EXTRACTED RECORDS:

┌────────

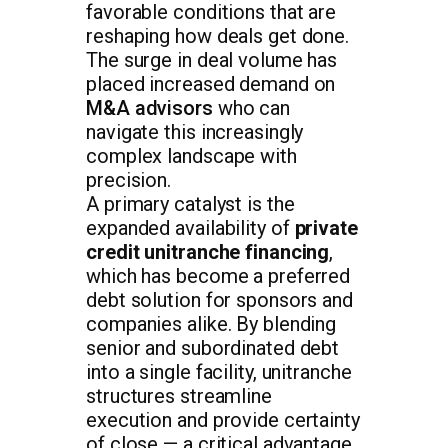
favorable conditions that are
reshaping how deals get done.
The surge in deal volume has
placed increased demand on
M&A advisors
who can
navigate this increasingly
complex landscape with
precision.
A primary catalyst is the
expanded availability of
private
credit unitranche financing
,
which has become a preferred
debt solution for sponsors and
companies alike. By blending
senior and subordinated debt
into a single facility, unitranche
structures streamline
execution and provide certainty
of close — a critical advantage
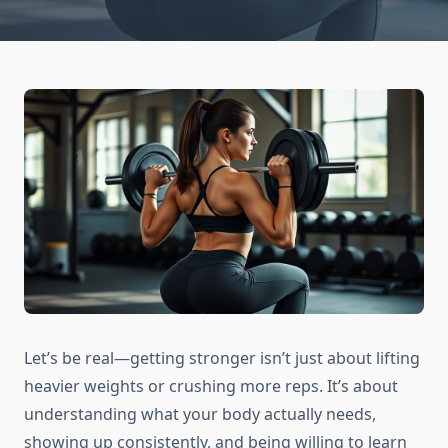
Let’s be real—getting stronger isn’t just about lifting
heavier weights or crushing more reps. It’s about
understanding what your body actually needs,
showing up consistently, and being willing to learn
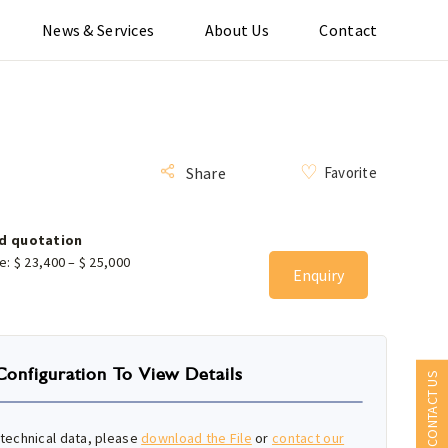
News & Services
About Us
Contact
Favorite
Share
d quotation
ce:
$
23,400
–
$
25,000
Enquiry
Configuration To View Details
CONTACT US
technical data, please
download the File
or
contact our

└────────

WHAT THE EXERCISE ASKS: Respond with a single number: the count of lines in the entries above that contain the string "unitranche".

ANSWER: 2